Maybe once it warms up  Things do seem to pile up, but at least I have gotten organized to get running


----------



## Thistle (Nov 30, 2013)

Wow, very nice work space, JJ !







Looks like you've got some nice sticks there to play with too.

BTW, that is perhaps THE most comfortable work stool I've ever seen!


----------



## JJireh (Feb 7, 2013)

Thanks,It is fairly comfy. I still have some clean up to do on the other side (not pictured )


----------



## JJireh (Feb 7, 2013)

I knew when I started this thread things would fall apart  Hard winter, chickens, new job with things to learn, garden prep, honey do's...and mainly I just have carver's block. Going to try and break through this weekend...


----------



## JJireh (Feb 7, 2013)

Only 9 months later  some work over the weekend.

This is a maple I found last year that had cracked severely. Filled it all with epoxy resin and have started carving on it.
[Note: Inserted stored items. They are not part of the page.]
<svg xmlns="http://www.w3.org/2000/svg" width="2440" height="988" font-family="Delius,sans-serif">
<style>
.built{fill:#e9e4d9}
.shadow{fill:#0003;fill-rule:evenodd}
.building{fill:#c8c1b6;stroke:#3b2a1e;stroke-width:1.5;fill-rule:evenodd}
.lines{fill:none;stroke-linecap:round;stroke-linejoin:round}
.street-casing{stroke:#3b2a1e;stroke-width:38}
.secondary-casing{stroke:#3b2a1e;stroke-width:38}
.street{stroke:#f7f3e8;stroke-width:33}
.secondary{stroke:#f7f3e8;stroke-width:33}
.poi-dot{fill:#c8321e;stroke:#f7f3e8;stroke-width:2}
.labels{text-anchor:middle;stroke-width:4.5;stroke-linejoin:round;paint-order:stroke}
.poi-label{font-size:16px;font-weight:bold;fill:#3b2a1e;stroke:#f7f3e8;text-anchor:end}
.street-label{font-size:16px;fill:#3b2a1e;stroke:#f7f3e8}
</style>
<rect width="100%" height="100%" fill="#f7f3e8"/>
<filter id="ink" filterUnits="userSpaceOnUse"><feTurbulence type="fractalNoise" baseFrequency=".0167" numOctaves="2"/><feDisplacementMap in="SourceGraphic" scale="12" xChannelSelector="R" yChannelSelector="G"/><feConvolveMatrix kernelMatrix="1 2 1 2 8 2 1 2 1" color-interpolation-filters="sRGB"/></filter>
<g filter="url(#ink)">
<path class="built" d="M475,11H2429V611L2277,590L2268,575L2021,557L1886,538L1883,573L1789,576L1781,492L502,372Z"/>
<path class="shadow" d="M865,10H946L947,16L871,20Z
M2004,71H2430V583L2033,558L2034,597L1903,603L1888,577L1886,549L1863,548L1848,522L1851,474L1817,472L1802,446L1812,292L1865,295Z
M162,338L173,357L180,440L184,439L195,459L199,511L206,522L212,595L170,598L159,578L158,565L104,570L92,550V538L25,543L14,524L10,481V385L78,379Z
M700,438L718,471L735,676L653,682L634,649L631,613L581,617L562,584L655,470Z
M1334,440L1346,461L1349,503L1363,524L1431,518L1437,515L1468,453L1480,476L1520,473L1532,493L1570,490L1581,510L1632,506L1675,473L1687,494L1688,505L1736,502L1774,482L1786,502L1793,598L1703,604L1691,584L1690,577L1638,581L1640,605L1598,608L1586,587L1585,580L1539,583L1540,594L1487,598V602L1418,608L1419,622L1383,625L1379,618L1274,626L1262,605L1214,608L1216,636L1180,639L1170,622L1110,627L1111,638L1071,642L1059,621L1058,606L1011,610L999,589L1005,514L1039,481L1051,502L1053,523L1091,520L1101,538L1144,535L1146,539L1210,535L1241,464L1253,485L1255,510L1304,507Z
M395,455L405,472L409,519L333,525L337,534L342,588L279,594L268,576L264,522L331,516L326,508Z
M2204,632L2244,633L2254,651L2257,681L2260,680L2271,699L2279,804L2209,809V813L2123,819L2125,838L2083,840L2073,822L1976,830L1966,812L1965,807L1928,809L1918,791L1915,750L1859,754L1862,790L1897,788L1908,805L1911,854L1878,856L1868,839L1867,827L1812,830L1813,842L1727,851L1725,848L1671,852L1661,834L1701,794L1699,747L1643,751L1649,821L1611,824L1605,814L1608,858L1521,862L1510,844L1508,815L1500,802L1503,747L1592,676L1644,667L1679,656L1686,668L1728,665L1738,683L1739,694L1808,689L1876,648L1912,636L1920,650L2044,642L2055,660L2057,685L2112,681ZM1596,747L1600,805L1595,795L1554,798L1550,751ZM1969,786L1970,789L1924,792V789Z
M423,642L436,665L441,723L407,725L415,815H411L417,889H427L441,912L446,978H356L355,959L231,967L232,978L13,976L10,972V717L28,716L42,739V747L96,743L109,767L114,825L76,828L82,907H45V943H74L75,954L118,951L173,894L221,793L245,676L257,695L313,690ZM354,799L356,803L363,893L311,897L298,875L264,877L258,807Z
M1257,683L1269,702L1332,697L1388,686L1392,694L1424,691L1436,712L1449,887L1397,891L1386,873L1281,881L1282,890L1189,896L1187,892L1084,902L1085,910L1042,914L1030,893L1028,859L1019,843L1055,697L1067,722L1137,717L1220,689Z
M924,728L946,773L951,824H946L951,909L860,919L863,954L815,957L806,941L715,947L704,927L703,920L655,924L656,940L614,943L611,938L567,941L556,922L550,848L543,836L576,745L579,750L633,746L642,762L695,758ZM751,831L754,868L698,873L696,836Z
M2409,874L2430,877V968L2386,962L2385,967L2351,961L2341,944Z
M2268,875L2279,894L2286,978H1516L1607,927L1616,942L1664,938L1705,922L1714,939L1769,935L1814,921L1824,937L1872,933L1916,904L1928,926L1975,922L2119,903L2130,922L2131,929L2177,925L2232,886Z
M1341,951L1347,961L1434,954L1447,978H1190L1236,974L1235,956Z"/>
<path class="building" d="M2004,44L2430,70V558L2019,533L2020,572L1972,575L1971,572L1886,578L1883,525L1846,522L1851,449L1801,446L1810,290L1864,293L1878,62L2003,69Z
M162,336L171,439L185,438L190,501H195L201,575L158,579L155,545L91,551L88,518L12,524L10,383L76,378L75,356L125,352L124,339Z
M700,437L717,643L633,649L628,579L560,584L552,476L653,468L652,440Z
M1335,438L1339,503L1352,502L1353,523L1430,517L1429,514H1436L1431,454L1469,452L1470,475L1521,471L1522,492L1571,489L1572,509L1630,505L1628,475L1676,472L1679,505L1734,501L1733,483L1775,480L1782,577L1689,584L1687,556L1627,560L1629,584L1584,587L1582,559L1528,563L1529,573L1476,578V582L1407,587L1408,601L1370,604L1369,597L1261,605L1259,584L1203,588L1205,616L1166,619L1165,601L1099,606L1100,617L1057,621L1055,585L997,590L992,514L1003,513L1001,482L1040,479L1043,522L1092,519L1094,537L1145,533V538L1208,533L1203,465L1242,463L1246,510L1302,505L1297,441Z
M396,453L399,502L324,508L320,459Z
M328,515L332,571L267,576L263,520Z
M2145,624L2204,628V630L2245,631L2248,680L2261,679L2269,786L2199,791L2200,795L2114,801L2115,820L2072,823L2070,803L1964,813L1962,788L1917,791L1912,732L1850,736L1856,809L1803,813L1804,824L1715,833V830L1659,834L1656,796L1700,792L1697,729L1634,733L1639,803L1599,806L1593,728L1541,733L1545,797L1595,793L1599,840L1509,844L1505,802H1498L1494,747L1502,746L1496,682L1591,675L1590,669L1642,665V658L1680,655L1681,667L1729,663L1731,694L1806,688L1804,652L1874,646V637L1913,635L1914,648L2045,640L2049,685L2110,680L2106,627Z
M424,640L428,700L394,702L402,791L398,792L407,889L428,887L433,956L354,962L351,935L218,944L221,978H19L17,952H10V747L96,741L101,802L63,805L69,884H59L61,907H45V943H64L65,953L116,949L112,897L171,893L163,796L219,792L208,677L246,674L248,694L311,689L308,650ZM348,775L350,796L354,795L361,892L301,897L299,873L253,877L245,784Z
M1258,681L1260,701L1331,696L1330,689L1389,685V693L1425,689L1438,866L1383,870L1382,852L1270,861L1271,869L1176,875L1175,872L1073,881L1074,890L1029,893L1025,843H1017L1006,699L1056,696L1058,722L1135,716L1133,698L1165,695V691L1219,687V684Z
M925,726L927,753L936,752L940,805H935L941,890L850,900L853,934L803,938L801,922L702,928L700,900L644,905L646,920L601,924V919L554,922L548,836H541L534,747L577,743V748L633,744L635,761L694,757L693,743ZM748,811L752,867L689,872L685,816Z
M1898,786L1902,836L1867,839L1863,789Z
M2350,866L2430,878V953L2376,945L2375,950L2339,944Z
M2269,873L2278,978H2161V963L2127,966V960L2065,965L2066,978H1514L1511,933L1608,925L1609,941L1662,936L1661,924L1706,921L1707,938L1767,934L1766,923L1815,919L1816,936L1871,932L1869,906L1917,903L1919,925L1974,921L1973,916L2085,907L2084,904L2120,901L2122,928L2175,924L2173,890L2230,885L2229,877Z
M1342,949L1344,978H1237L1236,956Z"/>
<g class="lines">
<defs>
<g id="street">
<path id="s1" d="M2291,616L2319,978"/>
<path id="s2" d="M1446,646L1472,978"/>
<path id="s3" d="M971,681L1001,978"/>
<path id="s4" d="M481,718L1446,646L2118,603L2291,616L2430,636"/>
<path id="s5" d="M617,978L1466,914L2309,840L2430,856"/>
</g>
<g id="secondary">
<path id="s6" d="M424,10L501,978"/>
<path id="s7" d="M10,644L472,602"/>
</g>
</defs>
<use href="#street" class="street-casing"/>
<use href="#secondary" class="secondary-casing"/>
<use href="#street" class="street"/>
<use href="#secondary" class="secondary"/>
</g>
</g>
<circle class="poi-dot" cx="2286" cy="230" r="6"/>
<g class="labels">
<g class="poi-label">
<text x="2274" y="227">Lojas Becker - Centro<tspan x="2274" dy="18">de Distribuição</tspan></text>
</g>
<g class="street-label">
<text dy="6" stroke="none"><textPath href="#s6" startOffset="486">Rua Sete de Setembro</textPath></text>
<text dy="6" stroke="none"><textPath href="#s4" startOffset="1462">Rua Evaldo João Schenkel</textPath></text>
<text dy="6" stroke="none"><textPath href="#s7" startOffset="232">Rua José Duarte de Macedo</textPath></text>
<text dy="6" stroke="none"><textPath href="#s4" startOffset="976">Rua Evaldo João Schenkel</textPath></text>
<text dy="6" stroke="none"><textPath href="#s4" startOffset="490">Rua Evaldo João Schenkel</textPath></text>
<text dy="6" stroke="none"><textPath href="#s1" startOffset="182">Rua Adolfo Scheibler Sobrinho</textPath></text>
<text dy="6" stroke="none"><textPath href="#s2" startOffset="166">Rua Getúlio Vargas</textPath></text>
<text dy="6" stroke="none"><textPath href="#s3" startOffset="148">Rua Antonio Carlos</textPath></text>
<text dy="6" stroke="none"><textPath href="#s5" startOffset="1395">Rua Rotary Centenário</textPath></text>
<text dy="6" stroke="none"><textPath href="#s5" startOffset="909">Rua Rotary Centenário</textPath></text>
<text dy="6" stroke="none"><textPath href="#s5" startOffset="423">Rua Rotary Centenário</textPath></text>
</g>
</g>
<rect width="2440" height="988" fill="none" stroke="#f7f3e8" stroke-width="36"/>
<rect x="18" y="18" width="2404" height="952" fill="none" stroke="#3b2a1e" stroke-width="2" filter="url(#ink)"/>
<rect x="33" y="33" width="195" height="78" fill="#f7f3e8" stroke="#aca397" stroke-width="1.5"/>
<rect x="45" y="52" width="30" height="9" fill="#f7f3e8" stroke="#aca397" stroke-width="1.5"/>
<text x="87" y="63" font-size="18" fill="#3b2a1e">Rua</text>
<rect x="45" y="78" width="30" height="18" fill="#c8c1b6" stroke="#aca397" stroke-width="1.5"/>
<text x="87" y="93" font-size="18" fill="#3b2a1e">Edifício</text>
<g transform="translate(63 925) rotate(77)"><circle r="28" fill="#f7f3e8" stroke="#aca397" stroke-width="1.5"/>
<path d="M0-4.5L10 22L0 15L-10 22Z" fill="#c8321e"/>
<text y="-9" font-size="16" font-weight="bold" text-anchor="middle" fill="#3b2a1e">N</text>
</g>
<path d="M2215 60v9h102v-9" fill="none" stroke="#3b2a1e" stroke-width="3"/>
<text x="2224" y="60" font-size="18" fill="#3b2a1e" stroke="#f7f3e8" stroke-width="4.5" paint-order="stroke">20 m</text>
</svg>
Great hip ball for a hand grip

Short video here

https://www.dropbox.com/s/excixnyn3euw6aq/VID_20140914_221439_512.mp4?dl=0


----------



## CV3 (Jan 30, 2014)

That will be a good looking cane JJireh.


----------



## cobalt (Nov 14, 2013)

JJireh you know what they saw about the best layed plans of mice and men

it never goes according to plan .no doubt you will come up smiling


----------



## MJC4 (Mar 6, 2014)

JJireh, good start on what will be a mighty handsome looking cane. Do you know what type of maple?


----------



## yaxley (Sep 4, 2014)

Lots of character and reminds me of salt cedar.


----------



## JJireh (Feb 7, 2013)

Thanks all.

Fairly sure it's Silver Maple, I picked it up from a logging site. It was already pushed down and had been for a while. The cracks occurred during that time and most all of the bark was gone or ruined. Still sturdy and hard as a rock. I have to strop regularly 

Cobalt, either way, I'm still gonna be smiling. Those things that interfere are almost always of value (family, outdoors, celebrations, etc.) Honestly, I could make time if I really wanted  I usually end up staying up too late though.

Little more work last nightl.


----------



## MoroCreek (Feb 13, 2014)

JJireh, of course you know I love the naturally bent canes. I make it a point when it in the woods to actively look for these shape. Looks like yours is going to be very nice!


----------



## JJireh (Feb 7, 2013)

While I found this one, I pull saplings most every year and if you dig down into the root mass, I have found most of them have some form of bend


----------